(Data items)
..........
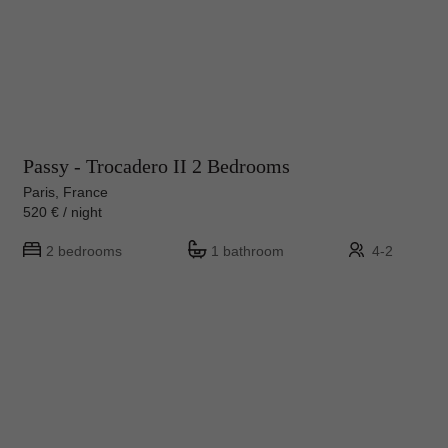
Passy - Trocadero II 2 Bedrooms
Paris, France
520 € / night
2 bedrooms
1 bathroom
4-2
..........
TASK TO CARRY OUT |
Pictures are to be omitted; otherwise, write out the data exactly as it appears.

ANSWER SPACE |
Passy - Trocadero II 2 Bedrooms
Paris, France
520 € / night
2 bedrooms
1 bathroom
4-2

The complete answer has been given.